We can run on the data set and multiply every features by 10^12. With C=1, we have the model and probability
> cat model.bin.m1e12.c1
solver_type L2R_LR
nr_class 2
label 1 2
nr_feature 5
bias 0
w
3.0998430106024949e-12
0
3.0998430106024949e-12
-3.0998430106024949e-12
-3.0998430106024949e-12
0
> cat test.out.m1e12.c1
labels 1 2
2 0.0431137 0.956886
Next we run on the original data set. With C=10^12, we have the probability
> cat model.bin.m1.c1e12
solver_type L2R_LR
nr_class 2
label 1 2
nr_feature 5
bias 0
w
3.0998430101989314
0
3.0998430101989314
-3.0998430101989314
-3.0998430101989314
0
> cat test.out.m1.c1e12
labels 1 2
2 0.0431137 0.956886
Therefore, because larger C means more strict penalty on error, so intuitively the solver has more confident with prediction.
d) Could my changes affect other more complex trainings in a bad way?
From (c) we know your changes is like having a larger C, and that will result in a better training accuracy. But it almost can be sure that the model is over fitting the training set when C goes too large. As a result, the model cannot endure the noise in training set and will perform badly in test accuracy.
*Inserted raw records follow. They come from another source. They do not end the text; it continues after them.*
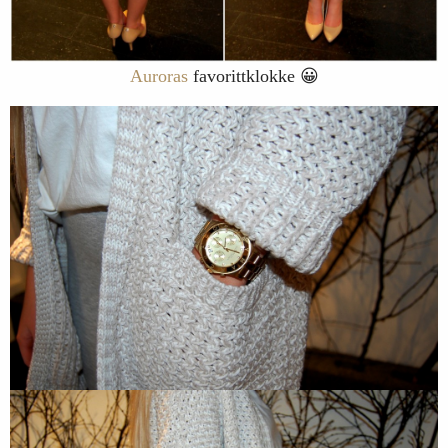
Auroras
favorittklokke 😀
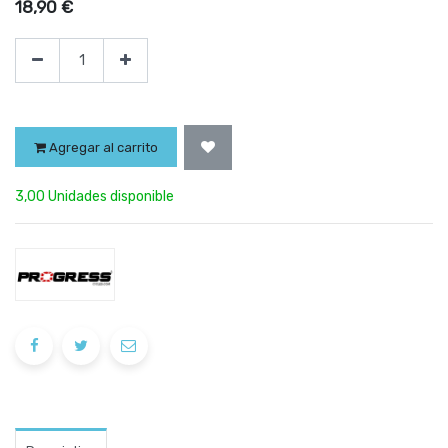
18,90
€
Agregar al carrito
3,00 Unidades disponible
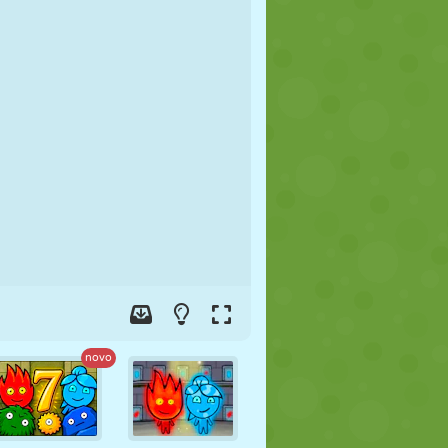
FUTEBOL
ESPAÇO
STICKMAN
GUERRA
LUTA LIVRE
ZUMBI
novo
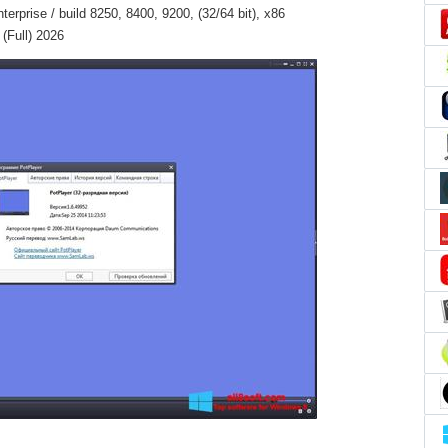
erprise / build 8250, 8400, 9200, (32/64 bit), x86
(Full) 2026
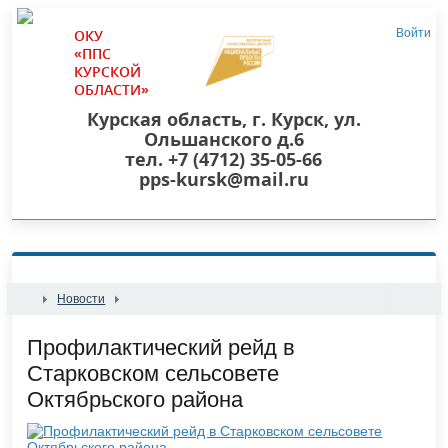
ОКУ
Войти
«ППС
КУРСКОЙ
ОБЛАСТИ»
Курская область, г. Курск, ул.
Ольшанского д.6
тел. +7 (4712) 35-05-66
pps-kursk@mail.ru
Новости
​Профилактический рейд в
Старковском сельсовете
Октябрьского района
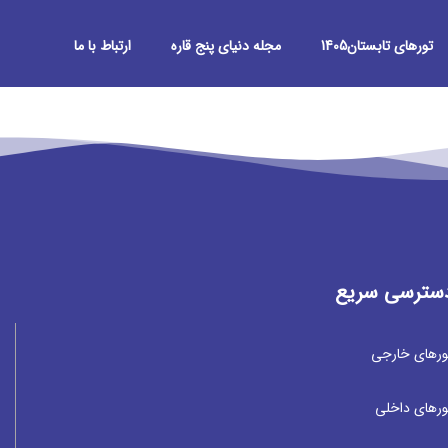
تورهای تابستان1405
مجله دنیای پنج قاره
ارتباط با ما
سترسی سریع
ورهای خارجی
ورهای داخلی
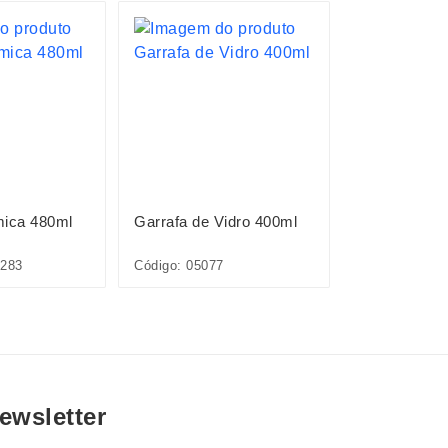
mica 480ml
Garrafa de Vidro 400ml
Garrafa Tér
283
Código: 05077
Código: 09260
ewsletter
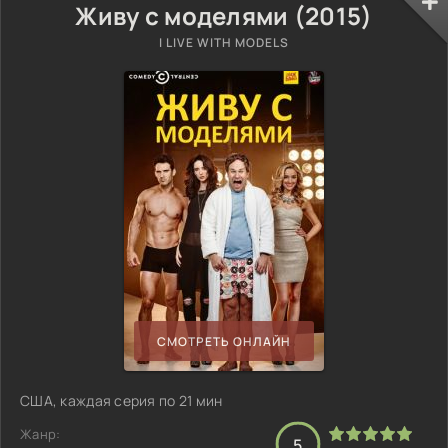
Живу с моделями (2015)
I LIVE WITH MODELS
СМОТРЕТЬ ОНЛАЙН
США, каждая серия по 21 мин
Жанр:
5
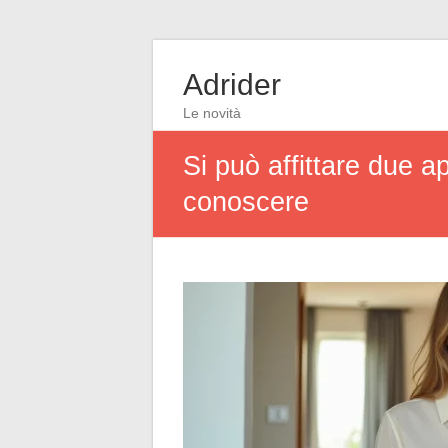
Adrider
Le novità
Si può affittare due
conoscere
As for finding a good C, a popular way is by cross validation (-v option).
it may be off-topic but you may want to see how to pre-process the text data. It is common (e.g., suggested by the author of liblinear here) to instance-wise normalize the data.
For document classification, our experience indicates that if you normalize each document to unit length, then not only the training time is shorter, but also the performance is better.